Take some Wine and open it up
Let it develop for a while and go bad
After a while it will be sour and smell awful. Now you can do Windows! And if you do it right, they will be transparent.
Soylent Green is peoplicious!
then wouldn't we all be biosed?
EFI != Trusted Computing.
You can do DRM with a standard BIOS (current IBM thinkpads), and you can do EFI without DRM (EFI machines currently shipping).
Does this have anything to do with MS's licensing of the FAT filesystem?
...I don't really think this will affect Linux much at all considering how little Linux actually makes use of the BIOS. In my recent attempts to build a nice desktop system based on RedHat 9 for my mom for Christmas, I kept running into plenty of evidence that Linux pretty much ignores a lot of what BIOS is supposed to do for an OS. The P II 266, I was trying to get going for my mom was having a little performance issue, so I had to delve into the black art of BIOS tuning and found that after a while, I wound up turning off a lot of the "optimization" in the BIOS that Windows depends on. After said tuning and custom compiling kernel 2.4.22 with the preemptable kernel patch, the P II was humming along in step with my P 4 runningn Windows XP. So... I wouldn't be surprised if you see Linux on these new BIOS-less platforms.
Un-news
This is obviously going to be the vehicle with which the Trusted Computing Group (TCG) will impose its trusted computing standard onto the PC market. I just think it's very suspicious that this is not even mentioned in this article. As major players in the TCG, Microsoft and Intel will be quietly pushing these standards into PCs because of their contraversial nature. For more info check out Ross Anderson's trusted computing FAQ
~ I am logged on, therefore I am.
Does anyone remember when Intel introduced ACPI? Only MS was ready, and Linux still doesn't have fully-working ACPI support. While ACPI is much better than APM technically speaking, all it really did was set Linux back. I suspect that while this new BIOS will be a technological improvement, it will again set Linux back. These "Wintel" pacts never really helped anyone but Microsoft...
Investing forum
There's a gizmo you can buy that plugs into your BIOS-flash-ram socket.
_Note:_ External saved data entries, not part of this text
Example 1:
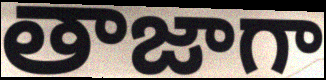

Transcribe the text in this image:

తాజాగా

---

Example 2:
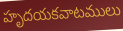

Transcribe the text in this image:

హృదయకవాటములు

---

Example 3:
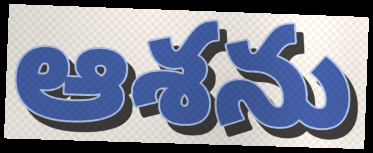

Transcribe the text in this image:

ఆశను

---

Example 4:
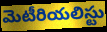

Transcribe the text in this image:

మెటీరియలిస్టు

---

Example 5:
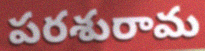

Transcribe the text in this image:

పరశురామ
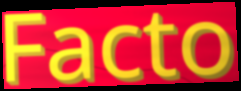
Facto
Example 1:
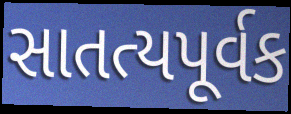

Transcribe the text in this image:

સાતત્યપૂર્વક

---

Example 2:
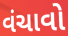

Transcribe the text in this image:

વંચાવો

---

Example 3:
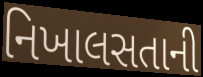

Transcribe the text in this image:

નિખાલસતાની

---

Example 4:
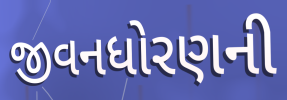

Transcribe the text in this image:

જીવનધોરણની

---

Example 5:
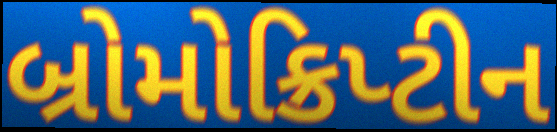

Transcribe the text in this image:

બ્રોમોક્રિપ્ટીન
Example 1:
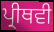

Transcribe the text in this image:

ਪ੍ਰੀਥਵੀ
It has a flash ram in it and a socket for another flash-ram on top - and a switch that lets you determine which one is active.
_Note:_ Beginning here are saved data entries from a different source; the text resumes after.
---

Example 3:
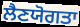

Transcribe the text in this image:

ਲੈਣਯੋਗਤਾ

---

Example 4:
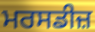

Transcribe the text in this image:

ਮਰਸਡੀਜ਼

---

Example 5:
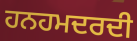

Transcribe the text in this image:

ਹਨਹਮਦਰਦੀ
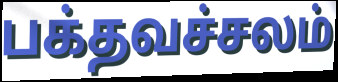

A very useful thing if you do a lot of BIOS-updating (or have an Asus A7N8X rev-1 that had a tendency to corrupt BIOS when doing a simple save of BIOS params - like changing boot-device order)
About $20 as I remember...
I just went out back to an old pentium (original, ie p1) that had (yes had, heh) a stuffed bios after a bad upgrade and the bastard is right. It took the right flash utility (some manufacturers are expecting a particular hash code for incoming files, which is only useful if both boards are same make and model) but after a bit of knob twisting i got it to boot again off this 'lifeboat' method.
This should be written in a help book somewhere under "so, you've stuffed your bios have you?"
The deal with current BIOSes is that you hold down DEL and up comes a nice, friendly, menu where you can configure anything in the BIOS you want.
Does anyone know if Dell Computer Inc. came up with hitting the DELete key? Get it, 'Dell' and 'DEL'?
Is this just a coincidence, or clever marketing? I think other manufacturers use keys like F8, etc.